[WHAT IS EXPECTED]:
Given the records below, would you repeat exactly the lines that begin at the one containing "267 2109 314" and end at the one containing "359 347 380", inclusive?

[EXTRACTED RECORDS]:
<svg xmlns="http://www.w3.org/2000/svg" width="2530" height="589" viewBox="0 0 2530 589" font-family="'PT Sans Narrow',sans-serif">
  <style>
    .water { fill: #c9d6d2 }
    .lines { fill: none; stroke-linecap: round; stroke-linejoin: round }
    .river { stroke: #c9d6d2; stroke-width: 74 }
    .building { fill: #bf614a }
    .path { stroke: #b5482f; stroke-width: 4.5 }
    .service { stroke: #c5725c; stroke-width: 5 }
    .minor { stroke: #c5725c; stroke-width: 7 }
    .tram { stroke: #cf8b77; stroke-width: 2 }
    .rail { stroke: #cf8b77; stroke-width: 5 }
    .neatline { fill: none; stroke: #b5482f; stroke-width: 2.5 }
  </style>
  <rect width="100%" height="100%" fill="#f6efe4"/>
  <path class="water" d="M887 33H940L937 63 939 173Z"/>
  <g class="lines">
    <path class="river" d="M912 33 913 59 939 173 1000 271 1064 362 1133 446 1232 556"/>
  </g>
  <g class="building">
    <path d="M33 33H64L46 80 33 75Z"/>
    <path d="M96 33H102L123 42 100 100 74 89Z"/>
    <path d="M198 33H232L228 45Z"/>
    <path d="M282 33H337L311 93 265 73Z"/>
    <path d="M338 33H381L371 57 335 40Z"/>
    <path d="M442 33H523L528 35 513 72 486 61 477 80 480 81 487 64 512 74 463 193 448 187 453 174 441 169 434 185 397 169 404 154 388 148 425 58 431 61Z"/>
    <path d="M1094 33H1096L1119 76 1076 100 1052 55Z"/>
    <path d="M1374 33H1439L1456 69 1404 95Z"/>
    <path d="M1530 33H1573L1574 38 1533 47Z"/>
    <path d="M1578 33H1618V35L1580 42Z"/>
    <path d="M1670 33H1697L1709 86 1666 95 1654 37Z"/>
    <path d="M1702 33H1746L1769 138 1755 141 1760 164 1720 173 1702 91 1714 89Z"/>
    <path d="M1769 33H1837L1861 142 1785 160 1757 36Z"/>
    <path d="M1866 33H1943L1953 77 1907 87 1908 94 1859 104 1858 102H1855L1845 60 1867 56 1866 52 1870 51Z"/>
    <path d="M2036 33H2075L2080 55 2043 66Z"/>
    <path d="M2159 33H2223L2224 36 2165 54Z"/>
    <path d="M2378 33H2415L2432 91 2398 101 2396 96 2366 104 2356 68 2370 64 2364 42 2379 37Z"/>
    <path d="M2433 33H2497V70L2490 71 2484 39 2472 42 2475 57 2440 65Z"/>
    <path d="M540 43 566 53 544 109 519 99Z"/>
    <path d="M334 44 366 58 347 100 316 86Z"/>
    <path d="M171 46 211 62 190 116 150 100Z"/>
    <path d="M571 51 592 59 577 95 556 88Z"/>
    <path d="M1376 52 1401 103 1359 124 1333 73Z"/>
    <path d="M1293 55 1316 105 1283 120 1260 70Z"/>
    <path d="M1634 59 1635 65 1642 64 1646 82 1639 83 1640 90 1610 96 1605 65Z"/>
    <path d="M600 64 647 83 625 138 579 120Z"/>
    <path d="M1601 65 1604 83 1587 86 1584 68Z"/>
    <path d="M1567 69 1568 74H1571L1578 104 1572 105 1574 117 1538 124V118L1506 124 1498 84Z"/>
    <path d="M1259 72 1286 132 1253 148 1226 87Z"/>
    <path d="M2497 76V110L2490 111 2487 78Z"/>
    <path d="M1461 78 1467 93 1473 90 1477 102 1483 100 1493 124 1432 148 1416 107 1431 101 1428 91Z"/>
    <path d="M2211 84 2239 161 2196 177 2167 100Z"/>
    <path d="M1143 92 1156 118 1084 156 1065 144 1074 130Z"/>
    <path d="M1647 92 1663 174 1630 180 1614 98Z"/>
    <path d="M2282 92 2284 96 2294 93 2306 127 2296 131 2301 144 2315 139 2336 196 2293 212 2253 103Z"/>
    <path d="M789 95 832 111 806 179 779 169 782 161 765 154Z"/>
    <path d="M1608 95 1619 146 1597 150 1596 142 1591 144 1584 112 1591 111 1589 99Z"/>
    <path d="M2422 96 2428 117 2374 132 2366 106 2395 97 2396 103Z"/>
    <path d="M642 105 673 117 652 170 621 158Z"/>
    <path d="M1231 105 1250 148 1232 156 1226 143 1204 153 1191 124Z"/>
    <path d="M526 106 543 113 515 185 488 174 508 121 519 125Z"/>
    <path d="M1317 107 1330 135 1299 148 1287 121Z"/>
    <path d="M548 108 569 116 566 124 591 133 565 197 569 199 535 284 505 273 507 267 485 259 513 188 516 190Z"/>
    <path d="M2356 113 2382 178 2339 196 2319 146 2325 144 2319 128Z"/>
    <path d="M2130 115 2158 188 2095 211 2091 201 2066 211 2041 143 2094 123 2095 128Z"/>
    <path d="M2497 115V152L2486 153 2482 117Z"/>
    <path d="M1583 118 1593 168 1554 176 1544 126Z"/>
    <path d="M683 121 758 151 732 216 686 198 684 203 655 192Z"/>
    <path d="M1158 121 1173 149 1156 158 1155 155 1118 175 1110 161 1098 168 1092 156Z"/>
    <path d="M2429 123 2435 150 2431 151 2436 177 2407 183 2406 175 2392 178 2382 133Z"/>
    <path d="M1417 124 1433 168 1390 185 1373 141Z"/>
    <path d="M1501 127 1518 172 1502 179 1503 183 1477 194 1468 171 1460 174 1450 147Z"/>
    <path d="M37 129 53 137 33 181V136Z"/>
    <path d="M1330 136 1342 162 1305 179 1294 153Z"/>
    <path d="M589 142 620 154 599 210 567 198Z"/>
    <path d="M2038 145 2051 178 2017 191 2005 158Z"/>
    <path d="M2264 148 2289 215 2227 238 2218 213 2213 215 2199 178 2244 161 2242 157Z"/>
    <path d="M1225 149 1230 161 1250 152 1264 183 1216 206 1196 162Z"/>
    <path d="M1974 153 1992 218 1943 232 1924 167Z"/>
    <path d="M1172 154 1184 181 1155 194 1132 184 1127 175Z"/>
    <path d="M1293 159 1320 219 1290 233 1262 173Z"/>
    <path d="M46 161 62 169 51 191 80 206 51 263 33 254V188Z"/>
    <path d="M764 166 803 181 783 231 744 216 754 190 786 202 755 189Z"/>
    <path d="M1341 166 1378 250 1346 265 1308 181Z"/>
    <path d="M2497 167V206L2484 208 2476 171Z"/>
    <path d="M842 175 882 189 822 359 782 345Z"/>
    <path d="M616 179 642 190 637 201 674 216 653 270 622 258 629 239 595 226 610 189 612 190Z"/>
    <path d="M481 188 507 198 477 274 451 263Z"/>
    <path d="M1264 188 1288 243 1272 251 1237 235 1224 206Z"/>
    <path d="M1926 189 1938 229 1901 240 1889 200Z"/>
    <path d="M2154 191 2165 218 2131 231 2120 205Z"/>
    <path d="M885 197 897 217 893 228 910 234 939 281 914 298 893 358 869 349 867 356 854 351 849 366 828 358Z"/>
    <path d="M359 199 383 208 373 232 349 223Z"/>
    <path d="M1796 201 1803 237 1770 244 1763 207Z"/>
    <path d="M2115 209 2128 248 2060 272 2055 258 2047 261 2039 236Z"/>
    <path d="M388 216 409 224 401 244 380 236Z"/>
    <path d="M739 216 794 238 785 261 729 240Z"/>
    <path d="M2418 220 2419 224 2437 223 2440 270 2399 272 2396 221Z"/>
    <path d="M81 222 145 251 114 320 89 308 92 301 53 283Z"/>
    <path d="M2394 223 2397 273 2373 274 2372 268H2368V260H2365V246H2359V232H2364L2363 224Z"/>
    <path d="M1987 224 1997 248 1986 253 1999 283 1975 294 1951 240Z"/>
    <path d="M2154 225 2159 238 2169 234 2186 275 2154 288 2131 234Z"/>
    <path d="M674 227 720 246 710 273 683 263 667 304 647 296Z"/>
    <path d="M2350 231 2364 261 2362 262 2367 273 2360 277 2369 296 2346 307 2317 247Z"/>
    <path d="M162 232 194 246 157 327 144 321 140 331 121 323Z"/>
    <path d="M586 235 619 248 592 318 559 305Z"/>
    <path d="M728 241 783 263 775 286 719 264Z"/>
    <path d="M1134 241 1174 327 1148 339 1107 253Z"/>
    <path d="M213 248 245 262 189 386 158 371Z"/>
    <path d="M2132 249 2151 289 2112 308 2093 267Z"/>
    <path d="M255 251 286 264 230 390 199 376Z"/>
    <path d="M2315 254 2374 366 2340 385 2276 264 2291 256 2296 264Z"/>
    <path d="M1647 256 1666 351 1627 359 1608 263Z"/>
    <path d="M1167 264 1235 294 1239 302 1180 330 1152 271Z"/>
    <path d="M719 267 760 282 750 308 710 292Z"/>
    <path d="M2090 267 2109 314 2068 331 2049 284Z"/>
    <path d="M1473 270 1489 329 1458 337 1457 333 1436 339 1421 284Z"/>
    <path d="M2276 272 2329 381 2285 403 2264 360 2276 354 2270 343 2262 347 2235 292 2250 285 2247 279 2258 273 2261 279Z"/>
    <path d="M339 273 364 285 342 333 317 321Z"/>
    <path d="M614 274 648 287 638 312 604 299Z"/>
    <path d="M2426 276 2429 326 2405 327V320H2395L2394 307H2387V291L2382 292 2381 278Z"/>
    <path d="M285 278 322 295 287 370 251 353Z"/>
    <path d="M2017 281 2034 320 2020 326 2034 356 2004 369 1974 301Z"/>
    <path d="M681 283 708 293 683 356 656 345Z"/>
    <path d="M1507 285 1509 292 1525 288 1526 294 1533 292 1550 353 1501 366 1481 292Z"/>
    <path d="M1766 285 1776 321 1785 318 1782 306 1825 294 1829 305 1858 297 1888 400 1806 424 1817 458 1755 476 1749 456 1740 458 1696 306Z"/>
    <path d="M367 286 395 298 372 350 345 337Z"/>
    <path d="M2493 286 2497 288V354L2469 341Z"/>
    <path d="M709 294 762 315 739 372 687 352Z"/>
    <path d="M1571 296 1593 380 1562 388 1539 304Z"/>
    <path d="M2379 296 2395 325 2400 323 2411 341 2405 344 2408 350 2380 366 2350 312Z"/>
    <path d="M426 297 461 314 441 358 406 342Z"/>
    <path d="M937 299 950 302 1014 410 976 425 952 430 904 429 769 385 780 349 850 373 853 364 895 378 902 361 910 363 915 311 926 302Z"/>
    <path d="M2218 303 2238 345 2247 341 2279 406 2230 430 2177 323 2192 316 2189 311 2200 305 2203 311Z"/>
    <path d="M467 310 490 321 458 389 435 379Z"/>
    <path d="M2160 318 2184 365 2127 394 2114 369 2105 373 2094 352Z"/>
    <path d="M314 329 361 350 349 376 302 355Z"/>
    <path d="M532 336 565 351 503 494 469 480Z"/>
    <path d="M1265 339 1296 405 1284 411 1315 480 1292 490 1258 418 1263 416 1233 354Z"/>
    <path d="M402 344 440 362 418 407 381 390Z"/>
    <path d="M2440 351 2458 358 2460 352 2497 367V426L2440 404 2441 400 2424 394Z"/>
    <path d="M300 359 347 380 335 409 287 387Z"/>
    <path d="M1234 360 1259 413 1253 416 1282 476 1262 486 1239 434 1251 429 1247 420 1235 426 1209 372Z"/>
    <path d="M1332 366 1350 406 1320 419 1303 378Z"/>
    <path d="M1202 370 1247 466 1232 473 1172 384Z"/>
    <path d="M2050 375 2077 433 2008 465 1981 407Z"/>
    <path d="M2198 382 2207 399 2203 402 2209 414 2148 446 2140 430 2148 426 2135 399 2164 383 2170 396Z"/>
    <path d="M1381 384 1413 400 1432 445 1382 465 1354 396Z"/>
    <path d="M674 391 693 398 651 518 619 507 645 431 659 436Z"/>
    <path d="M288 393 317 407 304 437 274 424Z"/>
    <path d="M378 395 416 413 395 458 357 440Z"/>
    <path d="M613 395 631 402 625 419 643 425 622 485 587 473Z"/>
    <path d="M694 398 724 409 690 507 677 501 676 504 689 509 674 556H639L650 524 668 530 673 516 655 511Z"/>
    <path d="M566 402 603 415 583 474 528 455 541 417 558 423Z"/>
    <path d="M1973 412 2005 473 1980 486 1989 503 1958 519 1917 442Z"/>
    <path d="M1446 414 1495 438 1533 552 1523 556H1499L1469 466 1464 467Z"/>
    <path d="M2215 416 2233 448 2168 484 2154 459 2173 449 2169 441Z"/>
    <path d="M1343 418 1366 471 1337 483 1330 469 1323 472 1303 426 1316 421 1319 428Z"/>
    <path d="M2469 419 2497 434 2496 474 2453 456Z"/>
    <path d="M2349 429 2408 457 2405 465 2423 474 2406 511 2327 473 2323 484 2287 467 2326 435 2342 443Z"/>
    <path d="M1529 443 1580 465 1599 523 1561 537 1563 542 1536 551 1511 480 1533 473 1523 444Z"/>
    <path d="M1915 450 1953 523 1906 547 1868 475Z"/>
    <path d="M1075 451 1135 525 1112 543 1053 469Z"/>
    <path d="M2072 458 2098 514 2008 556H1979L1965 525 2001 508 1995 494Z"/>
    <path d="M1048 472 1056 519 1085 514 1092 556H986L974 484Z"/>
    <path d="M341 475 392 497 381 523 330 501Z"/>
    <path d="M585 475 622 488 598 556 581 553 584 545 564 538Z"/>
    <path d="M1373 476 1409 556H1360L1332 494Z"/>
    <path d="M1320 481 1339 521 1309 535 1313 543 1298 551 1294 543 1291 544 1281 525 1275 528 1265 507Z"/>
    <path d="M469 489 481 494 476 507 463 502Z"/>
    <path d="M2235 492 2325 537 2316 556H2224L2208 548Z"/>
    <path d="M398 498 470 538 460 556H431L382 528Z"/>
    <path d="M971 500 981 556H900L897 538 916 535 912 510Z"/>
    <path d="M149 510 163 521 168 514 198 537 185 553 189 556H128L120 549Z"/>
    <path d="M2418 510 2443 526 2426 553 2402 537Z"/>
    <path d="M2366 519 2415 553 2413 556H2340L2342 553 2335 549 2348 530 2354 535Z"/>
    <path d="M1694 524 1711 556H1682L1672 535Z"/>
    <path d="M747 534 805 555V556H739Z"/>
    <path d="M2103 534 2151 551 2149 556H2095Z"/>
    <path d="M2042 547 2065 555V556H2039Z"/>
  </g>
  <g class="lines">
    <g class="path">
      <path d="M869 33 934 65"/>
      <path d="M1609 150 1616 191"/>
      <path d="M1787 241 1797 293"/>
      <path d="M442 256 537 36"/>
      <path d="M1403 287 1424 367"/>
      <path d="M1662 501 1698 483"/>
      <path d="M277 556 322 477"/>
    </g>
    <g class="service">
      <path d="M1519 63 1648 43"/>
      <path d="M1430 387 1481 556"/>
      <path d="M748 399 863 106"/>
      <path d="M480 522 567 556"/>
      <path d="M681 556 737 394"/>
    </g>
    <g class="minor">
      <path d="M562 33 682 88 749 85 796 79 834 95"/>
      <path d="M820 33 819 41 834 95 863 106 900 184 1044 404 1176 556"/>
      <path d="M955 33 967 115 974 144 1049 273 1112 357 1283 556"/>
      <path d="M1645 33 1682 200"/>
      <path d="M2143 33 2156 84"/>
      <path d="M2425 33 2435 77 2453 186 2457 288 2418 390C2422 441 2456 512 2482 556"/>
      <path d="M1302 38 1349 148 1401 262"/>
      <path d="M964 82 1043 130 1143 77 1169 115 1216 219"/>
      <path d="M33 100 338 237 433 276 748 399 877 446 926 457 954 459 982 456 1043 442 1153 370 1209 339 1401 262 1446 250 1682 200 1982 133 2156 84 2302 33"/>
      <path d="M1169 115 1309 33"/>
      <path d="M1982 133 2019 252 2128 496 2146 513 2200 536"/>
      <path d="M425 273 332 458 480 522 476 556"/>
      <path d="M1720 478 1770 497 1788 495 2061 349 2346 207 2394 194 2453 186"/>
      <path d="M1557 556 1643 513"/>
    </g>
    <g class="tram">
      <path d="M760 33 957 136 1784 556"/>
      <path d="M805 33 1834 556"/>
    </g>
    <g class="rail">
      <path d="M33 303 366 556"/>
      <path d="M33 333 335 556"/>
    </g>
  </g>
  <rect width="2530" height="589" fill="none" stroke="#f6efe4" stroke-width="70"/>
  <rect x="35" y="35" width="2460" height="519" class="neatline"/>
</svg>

[RESULT OF THE EXERCISE]:
    <path d="M2090 267 2109 314 2068 331 2049 284Z"/>
    <path d="M1473 270 1489 329 1458 337 1457 333 1436 339 1421 284Z"/>
    <path d="M2276 272 2329 381 2285 403 2264 360 2276 354 2270 343 2262 347 2235 292 2250 285 2247 279 2258 273 2261 279Z"/>
    <path d="M339 273 364 285 342 333 317 321Z"/>
    <path d="M614 274 648 287 638 312 604 299Z"/>
    <path d="M2426 276 2429 326 2405 327V320H2395L2394 307H2387V291L2382 292 2381 278Z"/>
    <path d="M285 278 322 295 287 370 251 353Z"/>
    <path d="M2017 281 2034 320 2020 326 2034 356 2004 369 1974 301Z"/>
    <path d="M681 283 708 293 683 356 656 345Z"/>
    <path d="M1507 285 1509 292 1525 288 1526 294 1533 292 1550 353 1501 366 1481 292Z"/>
    <path d="M1766 285 1776 321 1785 318 1782 306 1825 294 1829 305 1858 297 1888 400 1806 424 1817 458 1755 476 1749 456 1740 458 1696 306Z"/>
    <path d="M367 286 395 298 372 350 345 337Z"/>
    <path d="M2493 286 2497 288V354L2469 341Z"/>
    <path d="M709 294 762 315 739 372 687 352Z"/>
    <path d="M1571 296 1593 380 1562 388 1539 304Z"/>
    <path d="M2379 296 2395 325 2400 323 2411 341 2405 344 2408 350 2380 366 2350 312Z"/>
    <path d="M426 297 461 314 441 358 406 342Z"/>
    <path d="M937 299 950 302 1014 410 976 425 952 430 904 429 769 385 780 349 850 373 853 364 895 378 902 361 910 363 915 311 926 302Z"/>
    <path d="M2218 303 2238 345 2247 341 2279 406 2230 430 2177 323 2192 316 2189 311 2200 305 2203 311Z"/>
    <path d="M467 310 490 321 458 389 435 379Z"/>
    <path d="M2160 318 2184 365 2127 394 2114 369 2105 373 2094 352Z"/>
    <path d="M314 329 361 350 349 376 302 355Z"/>
    <path d="M532 336 565 351 503 494 469 480Z"/>
    <path d="M1265 339 1296 405 1284 411 1315 480 1292 490 1258 418 1263 416 1233 354Z"/>
    <path d="M402 344 440 362 418 407 381 390Z"/>
    <path d="M2440 351 2458 358 2460 352 2497 367V426L2440 404 2441 400 2424 394Z"/>
    <path d="M300 359 347 380 335 409 287 387Z"/>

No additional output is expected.